The USDILS remains elevated and holding near multi-year high (3.9580) posted after strong upside acceleration in past couple of sessions.
Shekel fell sharply on Monday (the biggest one-day loss in 3.5 years) after the situation escalated during the weekend and remains under increased pressure as violent clashes continue and threatening of escalation which keeps the market highly volatile.
The Israeli currency has been in downward trajectory since late 2021 and was down around 9% in Jan/Sep period in 2023, with the latest deterioration pushing the Shekel down almost 2% against the US dollar.
The Bank of Israel announced it is ready to intervene by selling up to $30 billion of foreign currency in the open market, in the first ever such transaction, to restore and maintain stability during the war period.
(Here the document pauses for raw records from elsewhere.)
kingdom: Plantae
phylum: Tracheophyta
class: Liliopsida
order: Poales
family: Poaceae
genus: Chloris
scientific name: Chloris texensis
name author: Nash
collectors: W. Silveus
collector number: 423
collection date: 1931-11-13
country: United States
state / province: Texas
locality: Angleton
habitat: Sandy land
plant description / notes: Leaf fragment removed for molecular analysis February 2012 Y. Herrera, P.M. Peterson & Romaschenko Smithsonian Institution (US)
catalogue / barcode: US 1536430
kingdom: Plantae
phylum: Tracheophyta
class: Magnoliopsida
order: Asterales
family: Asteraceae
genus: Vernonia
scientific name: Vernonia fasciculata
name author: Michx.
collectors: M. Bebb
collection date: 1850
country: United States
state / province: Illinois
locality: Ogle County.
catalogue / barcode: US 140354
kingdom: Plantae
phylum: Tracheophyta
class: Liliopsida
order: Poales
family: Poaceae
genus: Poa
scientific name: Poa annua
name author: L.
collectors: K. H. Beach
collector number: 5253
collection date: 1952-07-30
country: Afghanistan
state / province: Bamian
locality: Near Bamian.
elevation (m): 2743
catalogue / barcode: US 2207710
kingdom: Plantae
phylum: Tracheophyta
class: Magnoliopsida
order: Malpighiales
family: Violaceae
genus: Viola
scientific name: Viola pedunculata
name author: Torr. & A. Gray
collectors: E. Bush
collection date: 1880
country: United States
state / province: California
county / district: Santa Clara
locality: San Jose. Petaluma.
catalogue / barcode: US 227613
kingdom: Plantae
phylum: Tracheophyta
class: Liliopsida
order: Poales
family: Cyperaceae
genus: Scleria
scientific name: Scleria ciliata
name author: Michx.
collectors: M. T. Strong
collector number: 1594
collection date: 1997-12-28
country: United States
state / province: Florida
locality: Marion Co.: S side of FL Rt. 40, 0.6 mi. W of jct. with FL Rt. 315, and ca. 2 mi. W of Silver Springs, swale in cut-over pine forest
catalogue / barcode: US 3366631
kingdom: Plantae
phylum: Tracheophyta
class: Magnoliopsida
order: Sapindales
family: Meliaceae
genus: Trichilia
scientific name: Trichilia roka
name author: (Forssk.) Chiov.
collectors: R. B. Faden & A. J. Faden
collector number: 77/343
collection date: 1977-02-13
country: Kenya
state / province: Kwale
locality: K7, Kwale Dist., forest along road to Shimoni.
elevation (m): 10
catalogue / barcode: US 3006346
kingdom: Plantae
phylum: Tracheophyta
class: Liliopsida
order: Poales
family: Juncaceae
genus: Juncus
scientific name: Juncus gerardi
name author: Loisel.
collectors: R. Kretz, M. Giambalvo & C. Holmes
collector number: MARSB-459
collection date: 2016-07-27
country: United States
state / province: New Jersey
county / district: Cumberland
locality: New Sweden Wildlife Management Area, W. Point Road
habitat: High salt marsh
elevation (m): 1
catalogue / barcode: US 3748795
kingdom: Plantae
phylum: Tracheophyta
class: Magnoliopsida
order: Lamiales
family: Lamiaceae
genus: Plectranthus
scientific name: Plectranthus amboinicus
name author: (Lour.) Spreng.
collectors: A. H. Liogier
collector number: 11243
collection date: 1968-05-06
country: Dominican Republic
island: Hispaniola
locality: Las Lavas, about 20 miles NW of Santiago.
Israeli officials also want to decrease uncertainty before local markets reopen and ensure regular activity in the market.
Daily studies remain firmly bullish but overbought, which may slow the pace of recent rally, however the action will be primarily driven by fundamentals and further deepening of the crisis will likely put Shekel under fresh pressure.
Bulls already cracked initial target at 3.95 and eye psychological 4.00 barrier, with dips to be contained above rising 10DMA (3.8841) to keep larger bulls intact.
Conversely, loss of 10DMA handle and filling Monday’s gap would signal that bulls are running of steam.
Res: 3.9580; 3.9640; 3.9829; 4.0000.
Sup: 3.9395; 3.9276; 3.9000; 3.8841.